Koreksi Pasal 4
PERMEN Nomor 15 Tahun 2025 | Peraturan Menteri Nomor 15 Tahun 2025 tentang Asistensi Rehabilitasi Sosial
Teks Saat Ini
(1) Layanan Asistensi Rehabilitasi Sosial diberikan berdasarkan prinsip:
a. multifungsi layanan;
b. holistik;
c. sistematik;
d. terstandar;
e. berbasis hak;
f. multiprofesi;
g. multilevel intervensi;
h. multiaktor kolaborasi;
i. dinamis;
j. integratif;
k. komplementer; dan
l. berjejaring.
(2) Prinsip multifungsi layanan sebagaimana dimaksud pada ayat (1) huruf a untuk memastikan pelaksanaan Asistensi Rehabilitasi Sosial merespon ragam masalah sosial yang membutuhkan penanganan segera atau mendesak untuk dilayani.
(3) Prinsip holistik sebagaimana dimaksud pada ayat (1) huruf b untuk memastikan pelaksanaan Asistensi Rehabilitasi Sosial harus memandang individu PPKS sebagai bagian dari kesatuan sistem biologis, psikologis, sosiologis, dan spiritual.
(4) Prinsip sistematik sebagaimana dimaksud pada ayat (1) huruf c untuk memastikan tahapan pelaksanaan Asistensi Rehabilitasi Sosial yang terencana melalui manajemen kasus sehingga dapat dievaluasi outcome dan impactnya.
(5) Prinsip terstandar sebagaimana dimaksud pada ayat (1) huruf d untuk memastikan pelaksanaan Asistensi Rehabilitasi Sosial sesuai dengan ketentuan peraturan perundang-undangan.
(6) Prinsip berbasis hak sebagaimana dimaksud pada ayat (1) huruf e untuk memastikan pelaksanaan Asistensi
Rehabilitasi Sosial memperhatikan norma dan prinsip hak asasi manusia.
(7) Prinsip multiprofesi sebagaimana dimaksud pada ayat (1) huruf f untuk memastikan pelaksanaan Asistensi Rehabilitasi Sosial melibatkan profesi lain guna meningkatkan efektivitas program bagi Penerima Manfaat.
(8) Prinsip multilevel intervensi sebagaimana dimaksud pada ayat (1) huruf g untuk memastikan pelaksanaan Asistensi Rehabilitasi Sosial diberikan kepada individu, keluarga, komunitas, dan masyarakat.

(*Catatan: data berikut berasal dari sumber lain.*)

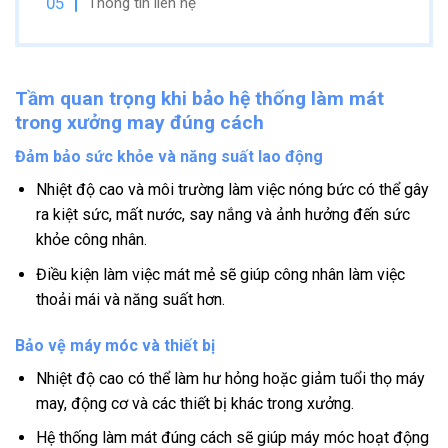
Thông tin liên hệ
Tầm quan trọng khi bảo hệ thống làm mát
trong xưởng may đúng cách
Đảm bảo sức khỏe và năng suất lao động
Nhiệt độ cao và môi trường làm việc nóng bức có thể gây
ra kiệt sức, mất nước, say nắng và ảnh hưởng đến sức
khỏe công nhân.
Điều kiện làm việc mát mẻ sẽ giúp công nhân làm việc
thoải mái và năng suất hơn.
Bảo vệ máy móc và thiết bị
Nhiệt độ cao có thể làm hư hỏng hoặc giảm tuổi thọ máy
may, động cơ và các thiết bị khác trong xưởng.
Hệ thống làm mát đúng cách sẽ giúp máy móc hoạt động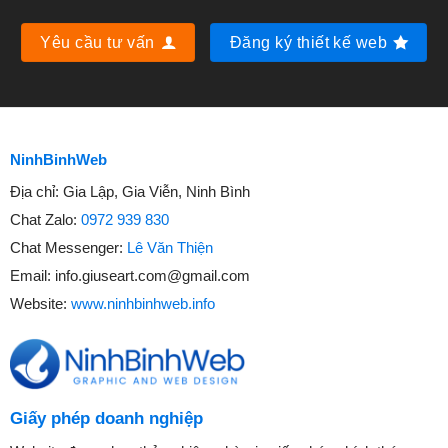
Yêu cầu tư vấn
Đăng ký thiết kế web
NinhBinhWeb
Địa chỉ:
Gia Lập, Gia Viễn, Ninh Bình
Chat Zalo:
0972 939 830
Chat Messenger:
Lê Văn Thiện
Email:
info.giuseart.com@gmail.com
Website:
www.ninhbinhweb.info
Giấy phép doanh nghiệp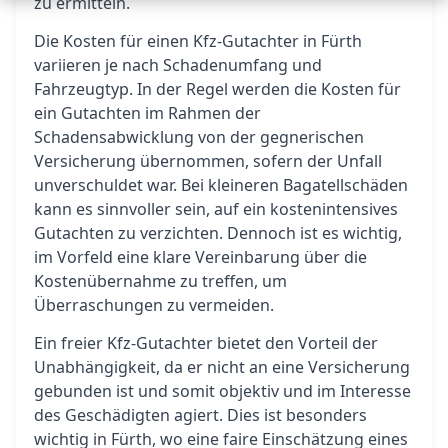
zu ermitteln.
Die Kosten für einen Kfz-Gutachter in Fürth
variieren je nach Schadenumfang und
Fahrzeugtyp. In der Regel werden die Kosten für
ein Gutachten im Rahmen der
Schadensabwicklung von der gegnerischen
Versicherung übernommen, sofern der Unfall
unverschuldet war. Bei kleineren Bagatellschäden
kann es sinnvoller sein, auf ein kostenintensives
Gutachten zu verzichten. Dennoch ist es wichtig,
im Vorfeld eine klare Vereinbarung über die
Kostenübernahme zu treffen, um
Überraschungen zu vermeiden.
Ein freier Kfz-Gutachter bietet den Vorteil der
Unabhängigkeit, da er nicht an eine Versicherung
gebunden ist und somit objektiv und im Interesse
des Geschädigten agiert. Dies ist besonders
wichtig in Fürth, wo eine faire Einschätzung eines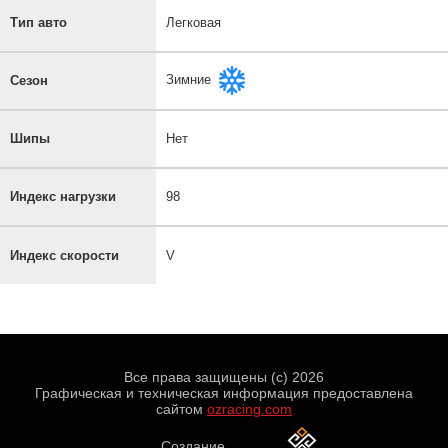
Тип авто
Легковая
Зимние
Сезон
Шипы
Нет
Индекс нагрузки
98
Индекс скорости
V
Все права защищены (с) 2026
Графическая и техническая информация предоставлена
сайтом
ozracing.com
Создание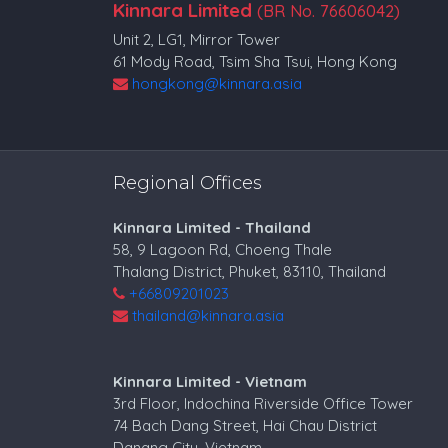
Kinnara Limited
(BR No. 76606042)
Unit 2, LG1, Mirror Tower
61 Mody Road, Tsim Sha Tsui, Hong Kong
hongkong@kinnara.asia
Regional Offices
Kinnara Limited - Thailand
58, 9 Lagoon Rd, Choeng Thale
Thalang District, Phuket, 83110, Thailand
+66809201023
thailand@kinnara.asia
Kinnara Limited - Vietnam
3rd Floor, Indochina Riverside Office Tower
74 Bach Dang Street, Hai Chau District
Danang City, Vietnam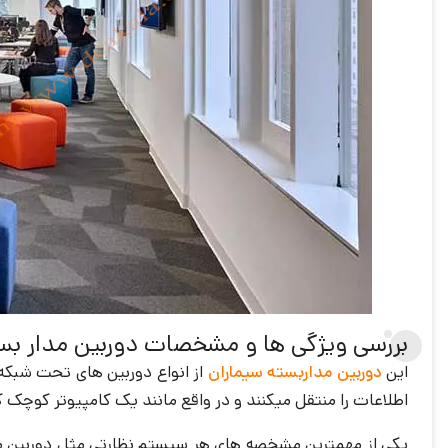
بررسی ویژگی ها و مشخصات دوربین مدار بسته تحت ش
این
دوربین مداربسته سیماران
از انواع دوربین های تحت شبکه ب
اطلاعات را منتقل میکنند و در واقع مانند یک کامپیوتر کوچک ک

(9) Prinsip multiaktor kolaborasi sebagaimana dimaksud pada ayat (1) huruf h untuk memastikan pelaksanaan Asistensi Rehabilitasi Sosial tidak hanya dilaksanakan Pekerja Sosial namun melibatkan sumber daya manusia kesejahteraan sosial lainnya.
(10) Prinsip dinamis sebagaimana dimaksud pada ayat (1) huruf i untuk memastikan perencanaan, pelaksanaan, dan evaluasi Asistensi Rehabilitasi Sosial harus memperhatikan segala sesuatu atau kondisi yang berubah, bergerak secara aktif, dan berkembang di masyarakat.
(11) Prinsip integratif sebagaimana dimaksud pada ayat (1) huruf j untuk memastikan perencanaan, pelaksanaan, dan evaluasi Asistensi Rehabilitasi Sosial harus mempertimbangkan seluruh aspek PPKS secara satu kesatuan dan bukan terpisah-pisah.
(12) Prinsip komplementer sebagaimana dimaksud pada ayat
(1) huruf k untuk memastikan perencanaan, pelaksanaan, dan evaluasi Asistensi Rehabilitasi Sosial harus menyatu dan bersinergi untuk saling melengkapi dalam pemenuhan kebutuhan PPKS.
(13) Prinsip berjejaring sebagaimana dimaksud pada ayat (1) huruf l untuk memastikan pelaksanaan Asistensi Rehabilitasi Sosial harus mampu memanfaatkan dan bekerja sama dengan potensi sumber daya yang tersedia di pemerintah daerah dan masyarakat.